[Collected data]
+---+

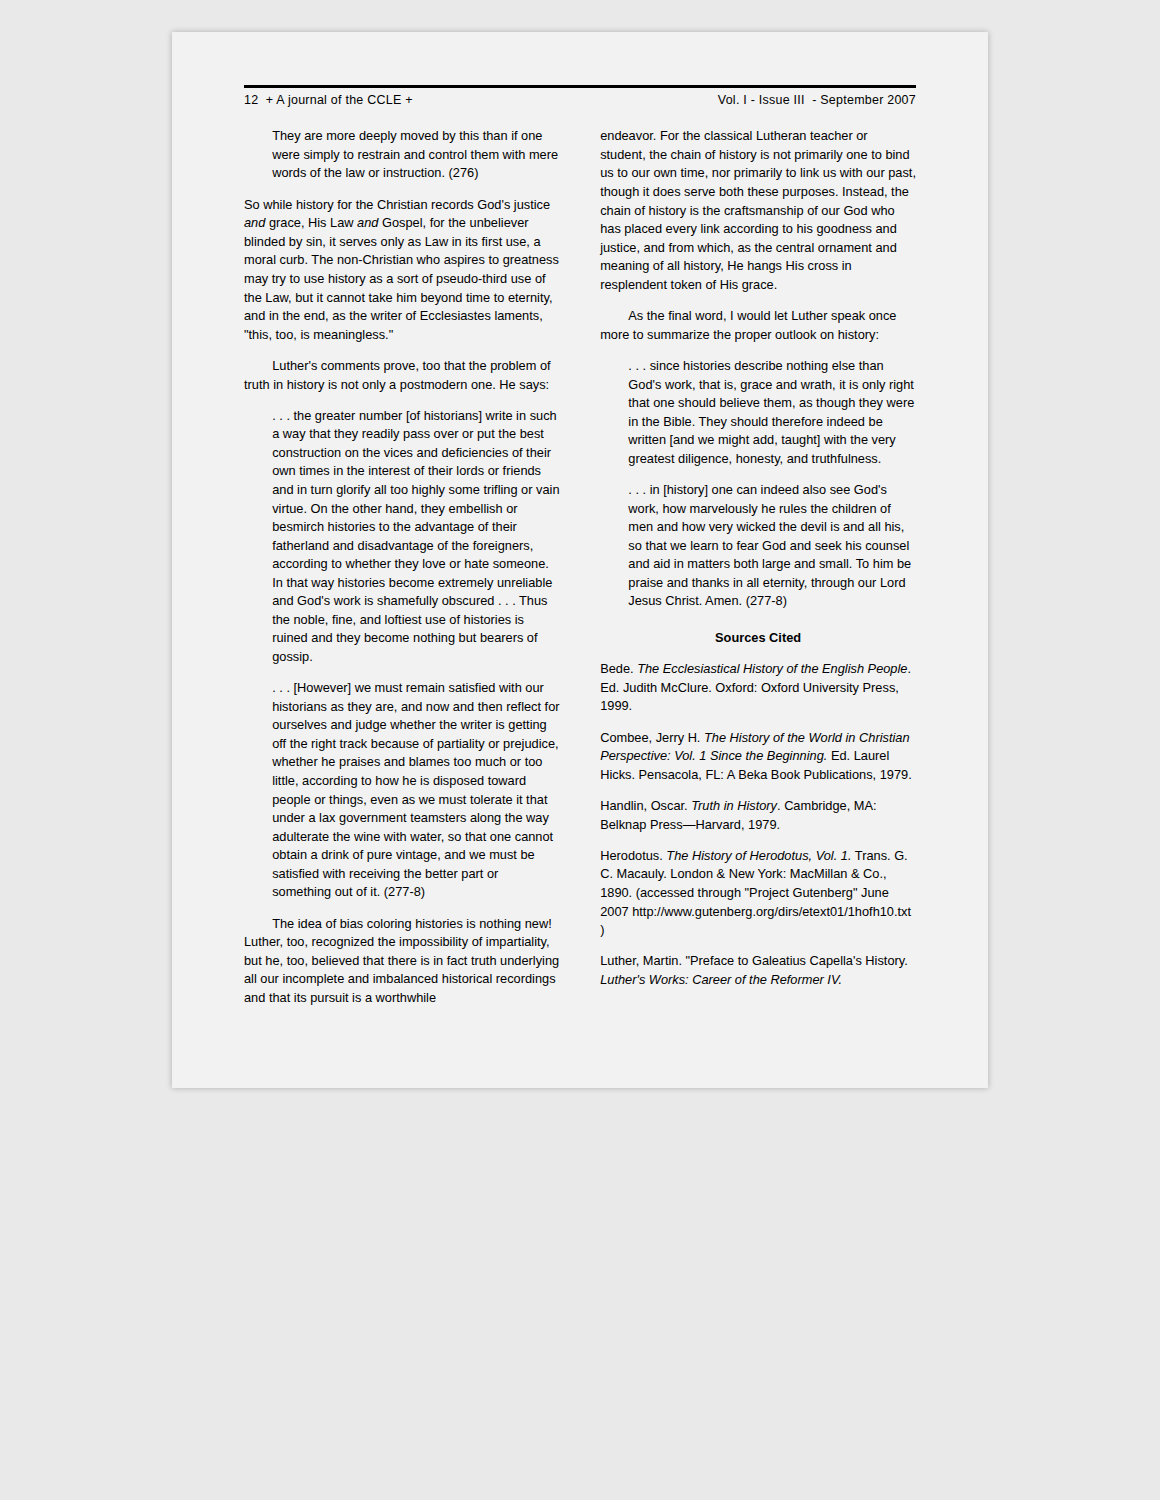12 + A journal of the CCLE + Vol. I - Issue III - September 2007
They are more deeply moved by this than if one were simply to restrain and control them with mere words of the law or instruction. (276)
So while history for the Christian records God's justice and grace, His Law and Gospel, for the unbeliever blinded by sin, it serves only as Law in its first use, a moral curb. The non-Christian who aspires to greatness may try to use history as a sort of pseudo-third use of the Law, but it cannot take him beyond time to eternity, and in the end, as the writer of Ecclesiastes laments, "this, too, is meaningless."
Luther's comments prove, too that the problem of truth in history is not only a postmodern one. He says:
. . . the greater number [of historians] write in such a way that they readily pass over or put the best construction on the vices and deficiencies of their own times in the interest of their lords or friends and in turn glorify all too highly some trifling or vain virtue. On the other hand, they embellish or besmirch histories to the advantage of their fatherland and disadvantage of the foreigners, according to whether they love or hate someone. In that way histories become extremely unreliable and God's work is shamefully obscured . . . Thus the noble, fine, and loftiest use of histories is ruined and they become nothing but bearers of gossip.
. . . [However] we must remain satisfied with our historians as they are, and now and then reflect for ourselves and judge whether the writer is getting off the right track because of partiality or prejudice, whether he praises and blames too much or too little, according to how he is disposed toward people or things, even as we must tolerate it that under a lax government teamsters along the way adulterate the wine with water, so that one cannot obtain a drink of pure vintage, and we must be satisfied with receiving the better part or something out of it. (277-8)
The idea of bias coloring histories is nothing new! Luther, too, recognized the impossibility of impartiality, but he, too, believed that there is in fact truth underlying all our incomplete and imbalanced historical recordings and that its pursuit is a worthwhile
endeavor. For the classical Lutheran teacher or student, the chain of history is not primarily one to bind us to our own time, nor primarily to link us with our past, though it does serve both these purposes. Instead, the chain of history is the craftsmanship of our God who has placed every link according to his goodness and justice, and from which, as the central ornament and meaning of all history, He hangs His cross in resplendent token of His grace.
As the final word, I would let Luther speak once more to summarize the proper outlook on history:
. . . since histories describe nothing else than God's work, that is, grace and wrath, it is only right that one should believe them, as though they were in the Bible. They should therefore indeed be written [and we might add, taught] with the very greatest diligence, honesty, and truthfulness.
. . . in [history] one can indeed also see God's work, how marvelously he rules the children of men and how very wicked the devil is and all his, so that we learn to fear God and seek his counsel and aid in matters both large and small. To him be praise and thanks in all eternity, through our Lord Jesus Christ. Amen. (277-8)
Sources Cited
Bede. The Ecclesiastical History of the English People. Ed. Judith McClure. Oxford: Oxford University Press, 1999.
Combee, Jerry H. The History of the World in Christian Perspective: Vol. 1 Since the Beginning. Ed. Laurel Hicks. Pensacola, FL: A Beka Book Publications, 1979.
Handlin, Oscar. Truth in History. Cambridge, MA: Belknap Press—Harvard, 1979.
Herodotus. The History of Herodotus, Vol. 1. Trans. G. C. Macauly. London & New York: MacMillan & Co., 1890. (accessed through "Project Gutenberg" June 2007 http://www.gutenberg.org/dirs/etext01/1hofh10.txt )
Luther, Martin. "Preface to Galeatius Capella's History. Luther's Works: Career of the Reformer IV.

+---+

— REQUIRED ACTION —
In the entries above, copy each line that contains the string "more".

— OUTPUT BELOW —
They are more deeply moved by this than if one were simply to restrain and control them with mere words of the law or instruction. (276)
As the final word, I would let Luther speak once more to summarize the proper outlook on history:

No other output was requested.